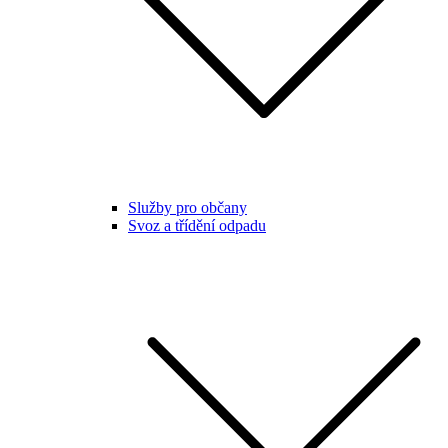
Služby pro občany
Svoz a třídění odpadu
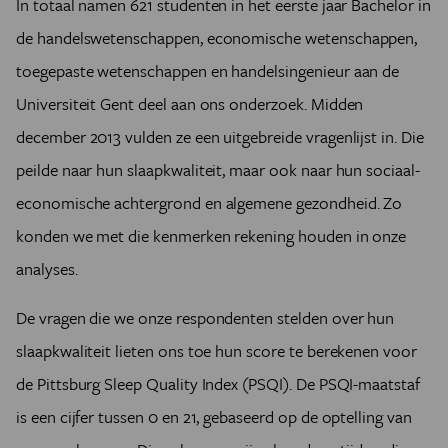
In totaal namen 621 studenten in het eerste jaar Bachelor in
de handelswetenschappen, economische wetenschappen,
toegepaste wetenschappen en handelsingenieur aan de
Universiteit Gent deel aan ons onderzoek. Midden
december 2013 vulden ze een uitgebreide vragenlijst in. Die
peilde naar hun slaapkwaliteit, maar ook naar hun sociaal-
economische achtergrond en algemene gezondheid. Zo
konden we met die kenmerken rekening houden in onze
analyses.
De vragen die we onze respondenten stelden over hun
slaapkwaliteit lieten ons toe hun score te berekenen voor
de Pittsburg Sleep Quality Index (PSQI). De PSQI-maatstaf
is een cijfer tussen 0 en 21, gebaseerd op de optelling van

---

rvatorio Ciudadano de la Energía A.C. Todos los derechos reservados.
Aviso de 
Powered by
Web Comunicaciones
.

...

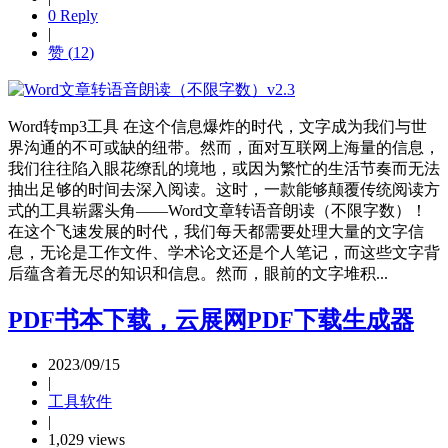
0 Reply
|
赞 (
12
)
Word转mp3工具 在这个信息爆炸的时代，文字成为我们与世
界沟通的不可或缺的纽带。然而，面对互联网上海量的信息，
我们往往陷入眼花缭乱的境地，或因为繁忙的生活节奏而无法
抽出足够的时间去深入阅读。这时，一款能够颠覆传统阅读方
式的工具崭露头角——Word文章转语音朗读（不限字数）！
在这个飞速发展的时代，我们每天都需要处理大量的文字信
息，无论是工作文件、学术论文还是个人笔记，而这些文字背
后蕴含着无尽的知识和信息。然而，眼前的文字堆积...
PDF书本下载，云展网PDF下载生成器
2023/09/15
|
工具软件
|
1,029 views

#### [ACTIVITY]
Note how many lines of the material hold the word "onze", then state that number alone.

#### [OUTPUT OF THE TASK]
2